Considering the quality of the so called support customers have been receiving from Microsoft over the past few years (especially since the beginning of this year) with it's seemingly endless parade of faulty patches - a lot of which I am sure was deliberate, especially for Windows 7, I think we'd be better off without any form of extended "support", thank you.
I think Microsoft should start paying us for the "privilege" of using their "support", not the other way around.
(Although I am not a volume customer, just a retired user), only yesterday I fired up my 'canary in the coal-mine' Win7pro virtual machine.
The CDROM drive disappeared - driver fault - after catching up on the Windows updates.
Guess what happened next ?
Windows then reported that it needed to be re-activated due to a detected hardware change.
Not a problem operationally, as I had a known-good backup saved before recent updates.
No more updates will be allowed, ever. (I only use my VMs as test-beds or where a program won't run on Wine).
And where I can use an XP VM, I do that as it is less harassed ...
I've been using Microsoft OSes since DOS 2 - But not any more. I definitely understand the need to make money and thus for me to pay, but I do expect value for my money, and unfortunately Windows has been steadily devolving as a platform upon which to run my production and leisure software. Since XP they increasingly removed ease of use, functionality, restrained user customization and added self-serving "features" nobody wanted, especially on a work platform.
Windows devolved from something which you could adapt to your needs to some undisciplined and oversimplified one-size-fits-all freemium trap. Sorry, I don't need that.
"Windows devolved from something which you could adapt to your needs to some undisciplined and oversimplified one-size-fits-all freemium trap. Sorry, I don't need that."

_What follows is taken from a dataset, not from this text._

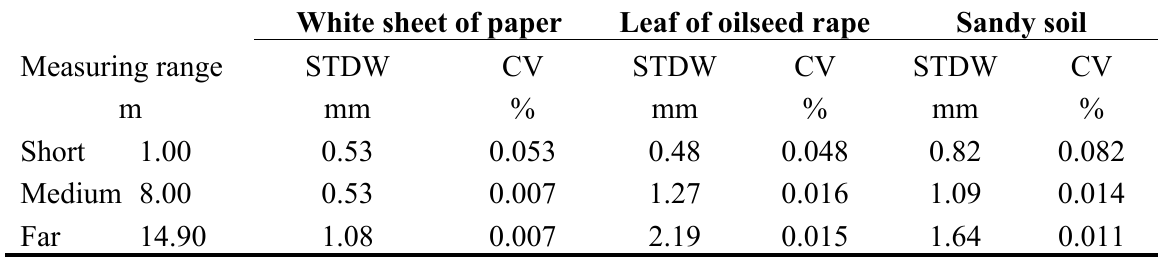
Table 3. Standard deviations (STDW) and coefficients of variation (CV) for immobile target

I might tolerate it if they did have a freemium model, but it's more of a "paymeum and then paymemorium" model.
Not everyone can run 10. Three of my machines are still incompatible either due to low RAM (4GB) or non 64 bit CPU. Turns out VT-x support works but not always and when it does not it can be a bear to fix.
The main one I use for amateur radio is a 32 bit Atom because it is *very* low RF noise, limited CPU is less of a problem if running 7 Starter and the 64 bit netbook has "issues" so is DOA for now.

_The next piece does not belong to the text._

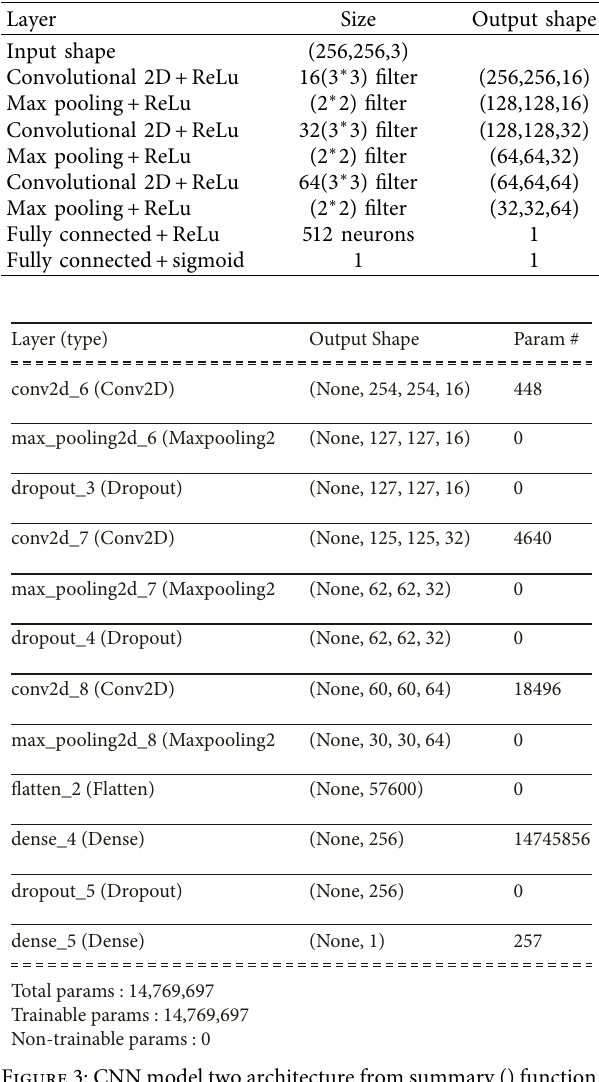
Figure 3: CNN model two architecture from summary ()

Interesting hack I found: many "cheap" laptops will run 4GB if you feed them a custom BIOS.
I think its disabled because the CPU can't fully address it though in some cases 3GB will work and the rest is allocated "just" for graphics leaving 512MB unused and it will fly with a cheap 120GB SSD.
Handy though as these are ten a penny now and often appear at swap meets minus HDD.

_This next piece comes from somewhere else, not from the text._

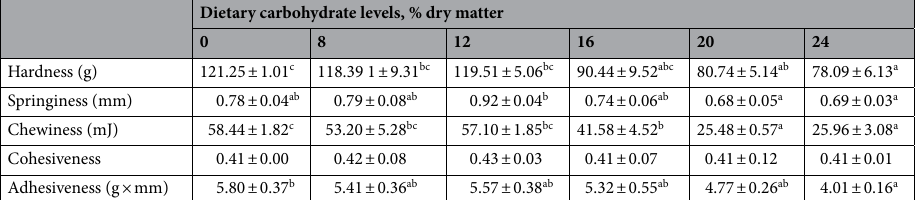
Table 2. The muscle texture of olive flounder after a 10-week feeding trial. All data were expressed as mean ± SE. Mean values within the same row with different superscripts are significantly different ( P < 0.05; Tukey’s test).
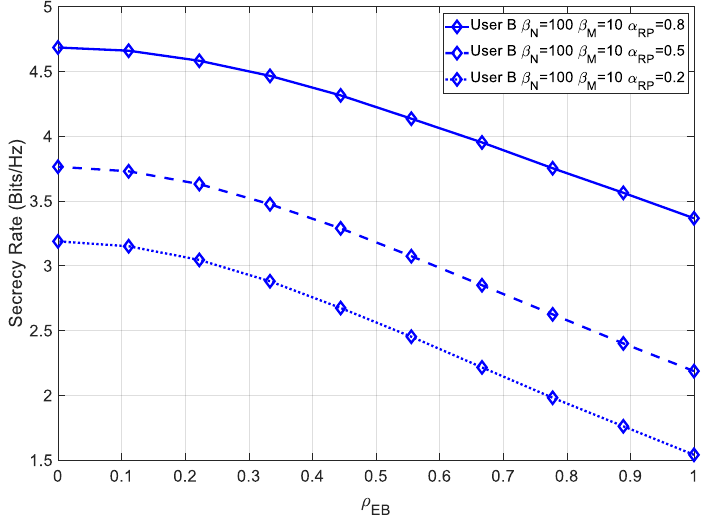
Figure 10. Secrecy rate of the 8 × 8 receiver B with channel estimation errors on both the receiver and eavesdropper, as well as a permanent channel mismatch error, for various ray power coefficients.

What about Windows 7 AE (amateur edition) ? Non Internet enabled embedded only.
Hello,
It's June 18, 2019, and after talking to a Microsoft "Partner" company about buying the first year of Windows 7 "Extended Security Updates" (ESU) for the year 2021 from Microsoft for 6 PCs in our business, the word I have is that this is not possible unless we are an Enterprise licensee with at least 500 PCs!
And this was after the Microsoft "Partner" company put in many hours of being on the phone with Microsoft, and being bounced all around that company with most of the people he talked to having never, ever heard of the Windows 7 ESU. So, the Microsoft "Partner" company is not even sure that what they've been told by Microsoft is even good information ---- what good is it for Microsoft to offer something if almost no one in their own company knows anything about it?
I would like to hear from anyone who has actually been able to SUCCESSFULLY buy the Windows 7 ESU for a smaller number of PCs than 500 ---- Anyone?
If you've succeeded in doing this, then please provide a functional step-by-step of instructions of who to contact, how, and what "magic words" must be used to do this.
Finally, if you're a Linux user, yes, we know about Linux, we're looking at some way to use Linux ---- but we have software that is forcing us to stay with Windows, whether we like it or not, so please spare us the typical "you should switch to Linux" responses ---- that's advice we honestly can't use at this point.